━━━━━ Brano estratto ━━━━━
L’eleganza si sposa con l’innovazione. A Monte Carlo, Twiga stringe un’importante collaborazione con Vesta, il brand milanese già apprezzato per la sua offerta raffinata. Il filo conduttore è un’esperienza che va oltre il semplice pasto: ambienti sofisticati, una proposta gastronomica che fluttua dai crudi di mare al fine dining, e un intrattenimento che accarezza la notte. In Versilia, a Forte dei Marmi, la giornata si srotola tra il lusso delle cabane private firmate D&G, la cucina mediterranea reinventata del ristorante Vesta e le vibranti serate del club, dove la musica è un’alternanza di live band, piano bar e DJ set di fama mondiale.

Passione e visione, la ricetta di Ziller. Carlo Ziller, con un bagaglio di esperienze che spazia dalle pubbliche relazioni al management di ristoranti e club, porta in LMDV Hospitality Group una passione incrollabile per il mondo del food & beverage. Ha affermato che la ristorazione è sempre stata una sua passione. La sua missione è chiara: sviluppare format di eccellenza capaci di coniugare ristorazione, intrattenimento e lifestyle in location uniche.
━━━━━
Cosa fare:
Trascrivi dal brano su Twiga e Carlo Ziller il tratto che comincia con le parole "Passione e visione, la" e finisce con "in location uniche.".
━━━━━ Dati in esame ━━━━━
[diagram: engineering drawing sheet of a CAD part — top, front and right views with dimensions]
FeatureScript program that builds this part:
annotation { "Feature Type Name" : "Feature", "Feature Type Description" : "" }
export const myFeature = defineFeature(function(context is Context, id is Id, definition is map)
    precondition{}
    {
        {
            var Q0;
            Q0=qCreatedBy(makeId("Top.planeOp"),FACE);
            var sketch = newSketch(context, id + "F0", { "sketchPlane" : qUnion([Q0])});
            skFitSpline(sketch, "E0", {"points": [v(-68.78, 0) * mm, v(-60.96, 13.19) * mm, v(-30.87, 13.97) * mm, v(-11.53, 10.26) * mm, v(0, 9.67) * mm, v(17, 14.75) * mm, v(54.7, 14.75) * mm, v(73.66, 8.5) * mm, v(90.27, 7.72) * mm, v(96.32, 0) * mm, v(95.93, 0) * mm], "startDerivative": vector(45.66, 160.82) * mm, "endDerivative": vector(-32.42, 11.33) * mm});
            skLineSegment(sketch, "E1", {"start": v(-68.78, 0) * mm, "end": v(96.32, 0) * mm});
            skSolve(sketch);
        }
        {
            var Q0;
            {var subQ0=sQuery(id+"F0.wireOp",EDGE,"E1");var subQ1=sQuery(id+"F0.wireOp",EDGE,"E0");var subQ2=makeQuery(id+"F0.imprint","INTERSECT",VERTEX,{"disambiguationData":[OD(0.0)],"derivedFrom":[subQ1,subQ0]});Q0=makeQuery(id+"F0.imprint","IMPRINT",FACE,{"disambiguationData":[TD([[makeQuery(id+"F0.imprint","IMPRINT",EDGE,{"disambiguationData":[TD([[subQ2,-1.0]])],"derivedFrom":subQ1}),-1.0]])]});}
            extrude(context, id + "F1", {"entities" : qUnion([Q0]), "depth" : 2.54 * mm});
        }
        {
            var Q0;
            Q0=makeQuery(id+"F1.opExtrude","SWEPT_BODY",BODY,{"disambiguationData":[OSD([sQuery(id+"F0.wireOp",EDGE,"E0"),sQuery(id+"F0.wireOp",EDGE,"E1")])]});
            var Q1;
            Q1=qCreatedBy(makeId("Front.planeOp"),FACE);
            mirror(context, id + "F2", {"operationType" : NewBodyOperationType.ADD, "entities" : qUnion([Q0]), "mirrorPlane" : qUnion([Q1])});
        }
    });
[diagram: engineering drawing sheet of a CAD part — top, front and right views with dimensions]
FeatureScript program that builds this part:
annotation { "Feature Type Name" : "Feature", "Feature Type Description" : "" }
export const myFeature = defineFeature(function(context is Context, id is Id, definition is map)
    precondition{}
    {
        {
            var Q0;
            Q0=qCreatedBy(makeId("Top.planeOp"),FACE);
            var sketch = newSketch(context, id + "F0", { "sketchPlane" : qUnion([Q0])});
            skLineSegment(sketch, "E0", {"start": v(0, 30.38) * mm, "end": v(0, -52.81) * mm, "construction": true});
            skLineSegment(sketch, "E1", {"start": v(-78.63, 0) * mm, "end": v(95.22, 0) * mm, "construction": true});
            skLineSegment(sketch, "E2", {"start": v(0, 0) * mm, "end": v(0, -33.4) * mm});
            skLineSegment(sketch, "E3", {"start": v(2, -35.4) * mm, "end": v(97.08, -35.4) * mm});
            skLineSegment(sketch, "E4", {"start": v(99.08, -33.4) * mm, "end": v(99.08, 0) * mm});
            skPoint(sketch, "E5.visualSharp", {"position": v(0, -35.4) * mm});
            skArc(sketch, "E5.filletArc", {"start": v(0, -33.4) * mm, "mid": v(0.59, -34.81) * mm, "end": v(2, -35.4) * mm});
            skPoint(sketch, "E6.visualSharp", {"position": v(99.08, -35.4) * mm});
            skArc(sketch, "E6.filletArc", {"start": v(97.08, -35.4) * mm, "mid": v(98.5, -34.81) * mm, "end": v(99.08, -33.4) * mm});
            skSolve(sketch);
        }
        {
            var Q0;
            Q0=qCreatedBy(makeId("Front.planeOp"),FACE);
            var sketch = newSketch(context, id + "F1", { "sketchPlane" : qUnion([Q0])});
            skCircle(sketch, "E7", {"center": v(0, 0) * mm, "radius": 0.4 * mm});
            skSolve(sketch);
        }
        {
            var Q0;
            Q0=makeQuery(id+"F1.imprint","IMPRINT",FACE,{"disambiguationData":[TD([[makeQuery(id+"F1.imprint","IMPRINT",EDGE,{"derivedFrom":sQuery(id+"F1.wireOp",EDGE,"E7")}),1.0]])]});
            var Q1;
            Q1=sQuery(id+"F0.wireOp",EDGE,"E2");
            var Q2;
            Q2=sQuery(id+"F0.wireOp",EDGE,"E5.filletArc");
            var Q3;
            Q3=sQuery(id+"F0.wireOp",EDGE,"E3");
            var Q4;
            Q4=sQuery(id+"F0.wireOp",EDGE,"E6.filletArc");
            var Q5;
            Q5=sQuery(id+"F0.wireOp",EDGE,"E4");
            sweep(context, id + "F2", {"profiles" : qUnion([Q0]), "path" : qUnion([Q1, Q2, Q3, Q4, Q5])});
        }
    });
━━━━━
Soluzione:
Passione e visione, la ricetta di Ziller. Carlo Ziller, con un bagaglio di esperienze che spazia dalle pubbliche relazioni al management di ristoranti e club, porta in LMDV Hospitality Group una passione incrollabile per il mondo del food & beverage. Ha affermato che la ristorazione è sempre stata una sua passione. La sua missione è chiara: sviluppare format di eccellenza capaci di coniugare ristorazione, intrattenimento e lifestyle in location uniche.